Rewrite the records with each occurrence of "Diggia" swapped for "Di Giannantonio", keeping every other part the same.
::: DATASET CONTENT
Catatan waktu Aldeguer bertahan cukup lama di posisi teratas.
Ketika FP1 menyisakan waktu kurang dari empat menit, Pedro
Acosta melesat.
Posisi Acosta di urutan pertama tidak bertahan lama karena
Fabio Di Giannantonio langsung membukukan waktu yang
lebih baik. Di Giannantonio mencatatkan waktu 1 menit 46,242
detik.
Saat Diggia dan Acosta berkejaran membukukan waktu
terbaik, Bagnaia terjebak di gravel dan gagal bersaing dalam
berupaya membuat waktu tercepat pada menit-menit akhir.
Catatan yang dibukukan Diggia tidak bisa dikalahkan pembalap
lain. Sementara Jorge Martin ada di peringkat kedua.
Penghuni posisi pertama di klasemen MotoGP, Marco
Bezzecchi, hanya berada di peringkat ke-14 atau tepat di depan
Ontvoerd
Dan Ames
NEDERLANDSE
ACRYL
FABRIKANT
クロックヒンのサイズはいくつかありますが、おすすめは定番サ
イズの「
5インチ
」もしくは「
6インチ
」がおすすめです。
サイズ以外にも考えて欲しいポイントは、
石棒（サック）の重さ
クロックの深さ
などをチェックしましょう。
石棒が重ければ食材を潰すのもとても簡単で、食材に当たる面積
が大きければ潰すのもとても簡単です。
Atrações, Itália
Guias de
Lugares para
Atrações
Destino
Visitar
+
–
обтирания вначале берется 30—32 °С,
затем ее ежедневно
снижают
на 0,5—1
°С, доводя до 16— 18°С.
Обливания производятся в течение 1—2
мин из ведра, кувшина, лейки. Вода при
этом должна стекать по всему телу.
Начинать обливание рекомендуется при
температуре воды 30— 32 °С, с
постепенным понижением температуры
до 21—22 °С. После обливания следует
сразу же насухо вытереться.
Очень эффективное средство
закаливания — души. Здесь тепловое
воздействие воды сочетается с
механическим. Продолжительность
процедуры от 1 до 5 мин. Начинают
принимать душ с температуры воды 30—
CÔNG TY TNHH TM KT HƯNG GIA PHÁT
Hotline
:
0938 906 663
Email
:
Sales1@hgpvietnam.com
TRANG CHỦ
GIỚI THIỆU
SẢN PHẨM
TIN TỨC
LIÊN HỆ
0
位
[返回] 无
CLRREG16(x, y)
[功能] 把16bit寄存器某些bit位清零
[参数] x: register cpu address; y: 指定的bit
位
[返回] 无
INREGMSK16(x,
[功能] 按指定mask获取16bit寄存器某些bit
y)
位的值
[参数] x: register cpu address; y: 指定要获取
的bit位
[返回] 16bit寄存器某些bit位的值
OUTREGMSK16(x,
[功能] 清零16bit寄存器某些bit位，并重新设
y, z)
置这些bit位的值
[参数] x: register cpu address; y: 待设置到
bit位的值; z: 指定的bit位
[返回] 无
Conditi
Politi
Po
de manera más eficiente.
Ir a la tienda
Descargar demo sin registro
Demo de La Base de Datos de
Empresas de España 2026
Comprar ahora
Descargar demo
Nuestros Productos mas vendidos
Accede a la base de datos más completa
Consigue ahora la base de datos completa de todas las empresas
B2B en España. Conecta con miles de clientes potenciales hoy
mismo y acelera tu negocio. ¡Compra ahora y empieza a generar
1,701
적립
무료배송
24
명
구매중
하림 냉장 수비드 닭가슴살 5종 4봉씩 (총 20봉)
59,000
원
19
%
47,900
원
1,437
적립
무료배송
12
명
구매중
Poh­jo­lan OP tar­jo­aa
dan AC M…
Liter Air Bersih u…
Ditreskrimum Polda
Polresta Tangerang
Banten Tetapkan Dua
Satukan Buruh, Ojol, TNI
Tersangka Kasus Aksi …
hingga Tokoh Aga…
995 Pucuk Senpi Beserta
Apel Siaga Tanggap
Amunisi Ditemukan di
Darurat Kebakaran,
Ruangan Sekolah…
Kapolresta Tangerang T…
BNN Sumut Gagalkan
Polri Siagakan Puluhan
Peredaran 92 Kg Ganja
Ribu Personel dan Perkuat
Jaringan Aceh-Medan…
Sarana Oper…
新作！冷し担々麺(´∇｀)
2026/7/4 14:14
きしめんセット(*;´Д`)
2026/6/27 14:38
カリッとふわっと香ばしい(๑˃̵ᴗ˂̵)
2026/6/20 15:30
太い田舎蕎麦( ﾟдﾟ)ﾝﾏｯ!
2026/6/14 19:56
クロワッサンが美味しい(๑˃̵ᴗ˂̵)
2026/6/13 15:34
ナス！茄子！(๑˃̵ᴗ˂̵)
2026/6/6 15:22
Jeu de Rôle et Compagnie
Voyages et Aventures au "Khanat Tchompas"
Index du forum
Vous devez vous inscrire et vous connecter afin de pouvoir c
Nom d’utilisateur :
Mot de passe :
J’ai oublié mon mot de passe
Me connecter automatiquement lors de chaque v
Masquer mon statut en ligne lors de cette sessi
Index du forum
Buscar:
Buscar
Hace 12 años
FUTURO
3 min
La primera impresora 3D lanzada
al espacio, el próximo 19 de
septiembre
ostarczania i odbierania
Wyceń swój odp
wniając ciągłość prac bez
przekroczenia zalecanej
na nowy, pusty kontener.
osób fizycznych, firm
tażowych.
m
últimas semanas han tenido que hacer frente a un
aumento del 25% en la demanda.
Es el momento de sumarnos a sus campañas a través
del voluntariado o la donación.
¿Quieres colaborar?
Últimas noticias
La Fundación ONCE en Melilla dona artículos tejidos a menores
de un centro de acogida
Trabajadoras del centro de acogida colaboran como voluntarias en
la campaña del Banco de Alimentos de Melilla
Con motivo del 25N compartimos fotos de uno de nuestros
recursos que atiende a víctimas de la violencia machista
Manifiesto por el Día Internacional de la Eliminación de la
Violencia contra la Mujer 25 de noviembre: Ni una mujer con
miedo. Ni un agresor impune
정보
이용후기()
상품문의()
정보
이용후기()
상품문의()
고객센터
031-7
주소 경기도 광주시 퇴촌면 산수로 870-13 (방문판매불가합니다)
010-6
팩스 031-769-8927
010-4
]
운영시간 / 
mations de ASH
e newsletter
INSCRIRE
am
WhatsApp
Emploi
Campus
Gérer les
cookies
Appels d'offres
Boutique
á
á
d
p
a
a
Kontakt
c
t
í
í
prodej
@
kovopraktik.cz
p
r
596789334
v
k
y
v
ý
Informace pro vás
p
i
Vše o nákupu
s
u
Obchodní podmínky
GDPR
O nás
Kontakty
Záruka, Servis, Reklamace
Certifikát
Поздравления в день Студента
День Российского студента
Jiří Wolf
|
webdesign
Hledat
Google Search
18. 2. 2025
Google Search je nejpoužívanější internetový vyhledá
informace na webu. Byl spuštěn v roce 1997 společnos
::::::
◆ RESULT FOR THIS EXERCISE:
Catatan waktu Aldeguer bertahan cukup lama di posisi teratas.
Ketika FP1 menyisakan waktu kurang dari empat menit, Pedro
Acosta melesat.
Posisi Acosta di urutan pertama tidak bertahan lama karena
Fabio Di Giannantonio langsung membukukan waktu yang
lebih baik. Di Giannantonio mencatatkan waktu 1 menit 46,242
detik.
Saat Di Giannantonio dan Acosta berkejaran membukukan waktu
terbaik, Bagnaia terjebak di gravel dan gagal bersaing dalam
berupaya membuat waktu tercepat pada menit-menit akhir.
Catatan yang dibukukan Di Giannantonio tidak bisa dikalahkan pembalap
lain. Sementara Jorge Martin ada di peringkat kedua.
Penghuni posisi pertama di klasemen MotoGP, Marco
Bezzecchi, hanya berada di peringkat ke-14 atau tepat di depan
Ontvoerd
Dan Ames
NEDERLANDSE
ACRYL
FABRIKANT
クロックヒンのサイズはいくつかありますが、おすすめは定番サ
イズの「
5インチ
」もしくは「
6インチ
」がおすすめです。
サイズ以外にも考えて欲しいポイントは、
石棒（サック）の重さ
クロックの深さ
などをチェックしましょう。
石棒が重ければ食材を潰すのもとても簡単で、食材に当たる面積
が大きければ潰すのもとても簡単です。
Atrações, Itália
Guias de
Lugares para
Atrações
Destino
Visitar
+
–
обтирания вначале берется 30—32 °С,
затем ее ежедневно
снижают
на 0,5—1
°С, доводя до 16— 18°С.
Обливания производятся в течение 1—2
мин из ведра, кувшина, лейки. Вода при
этом должна стекать по всему телу.
Начинать обливание рекомендуется при
температуре воды 30— 32 °С, с
постепенным понижением температуры
до 21—22 °С. После обливания следует
сразу же насухо вытереться.
Очень эффективное средство
закаливания — души. Здесь тепловое
воздействие воды сочетается с
механическим. Продолжительность
процедуры от 1 до 5 мин. Начинают
принимать душ с температуры воды 30—
CÔNG TY TNHH TM KT HƯNG GIA PHÁT
Hotline
:
0938 906 663
Email
:
Sales1@hgpvietnam.com
TRANG CHỦ
GIỚI THIỆU
SẢN PHẨM
TIN TỨC
LIÊN HỆ
0
位
[返回] 无
CLRREG16(x, y)
[功能] 把16bit寄存器某些bit位清零
[参数] x: register cpu address; y: 指定的bit
位
[返回] 无
INREGMSK16(x,
[功能] 按指定mask获取16bit寄存器某些bit
y)
位的值
[参数] x: register cpu address; y: 指定要获取
的bit位
[返回] 16bit寄存器某些bit位的值
OUTREGMSK16(x,
[功能] 清零16bit寄存器某些bit位，并重新设
y, z)
置这些bit位的值
[参数] x: register cpu address; y: 待设置到
bit位的值; z: 指定的bit位
[返回] 无
Conditi
Politi
Po
de manera más eficiente.
Ir a la tienda
Descargar demo sin registro
Demo de La Base de Datos de
Empresas de España 2026
Comprar ahora
Descargar demo
Nuestros Productos mas vendidos
Accede a la base de datos más completa
Consigue ahora la base de datos completa de todas las empresas
B2B en España. Conecta con miles de clientes potenciales hoy
mismo y acelera tu negocio. ¡Compra ahora y empieza a generar
1,701
적립
무료배송
24
명
구매중
하림 냉장 수비드 닭가슴살 5종 4봉씩 (총 20봉)
59,000
원
19
%
47,900
원
1,437
적립
무료배송
12
명
구매중
Poh­jo­lan OP tar­jo­aa
dan AC M…
Liter Air Bersih u…
Ditreskrimum Polda
Polresta Tangerang
Banten Tetapkan Dua
Satukan Buruh, Ojol, TNI
Tersangka Kasus Aksi …
hingga Tokoh Aga…
995 Pucuk Senpi Beserta
Apel Siaga Tanggap
Amunisi Ditemukan di
Darurat Kebakaran,
Ruangan Sekolah…
Kapolresta Tangerang T…
BNN Sumut Gagalkan
Polri Siagakan Puluhan
Peredaran 92 Kg Ganja
Ribu Personel dan Perkuat
Jaringan Aceh-Medan…
Sarana Oper…
新作！冷し担々麺(´∇｀)
2026/7/4 14:14
きしめんセット(*;´Д`)
2026/6/27 14:38
カリッとふわっと香ばしい(๑˃̵ᴗ˂̵)
2026/6/20 15:30
太い田舎蕎麦( ﾟдﾟ)ﾝﾏｯ!
2026/6/14 19:56
クロワッサンが美味しい(๑˃̵ᴗ˂̵)
2026/6/13 15:34
ナス！茄子！(๑˃̵ᴗ˂̵)
2026/6/6 15:22
Jeu de Rôle et Compagnie
Voyages et Aventures au "Khanat Tchompas"
Index du forum
Vous devez vous inscrire et vous connecter afin de pouvoir c
Nom d’utilisateur :
Mot de passe :
J’ai oublié mon mot de passe
Me connecter automatiquement lors de chaque v
Masquer mon statut en ligne lors de cette sessi
Index du forum
Buscar:
Buscar
Hace 12 años
FUTURO
3 min
La primera impresora 3D lanzada
al espacio, el próximo 19 de
septiembre
ostarczania i odbierania
Wyceń swój odp
wniając ciągłość prac bez
przekroczenia zalecanej
na nowy, pusty kontener.
osób fizycznych, firm
tażowych.
m
últimas semanas han tenido que hacer frente a un
aumento del 25% en la demanda.
Es el momento de sumarnos a sus campañas a través
del voluntariado o la donación.
¿Quieres colaborar?
Últimas noticias
La Fundación ONCE en Melilla dona artículos tejidos a menores
de un centro de acogida
Trabajadoras del centro de acogida colaboran como voluntarias en
la campaña del Banco de Alimentos de Melilla
Con motivo del 25N compartimos fotos de uno de nuestros
recursos que atiende a víctimas de la violencia machista
Manifiesto por el Día Internacional de la Eliminación de la
Violencia contra la Mujer 25 de noviembre: Ni una mujer con
miedo. Ni un agresor impune
정보
이용후기()
상품문의()
정보
이용후기()
상품문의()
고객센터
031-7
주소 경기도 광주시 퇴촌면 산수로 870-13 (방문판매불가합니다)
010-6
팩스 031-769-8927
010-4
]
운영시간 / 
mations de ASH
e newsletter
INSCRIRE
am
WhatsApp
Emploi
Campus
Gérer les
cookies
Appels d'offres
Boutique
á
á
d
p
a
a
Kontakt
c
t
í
í
prodej
@
kovopraktik.cz
p
r
596789334
v
k
y
v
ý
Informace pro vás
p
i
Vše o nákupu
s
u
Obchodní podmínky
GDPR
O nás
Kontakty
Záruka, Servis, Reklamace
Certifikát
Поздравления в день Студента
День Российского студента
Jiří Wolf
|
webdesign
Hledat
Google Search
18. 2. 2025
Google Search je nejpoužívanější internetový vyhledá
informace na webu. Byl spuštěn v roce 1997 společnos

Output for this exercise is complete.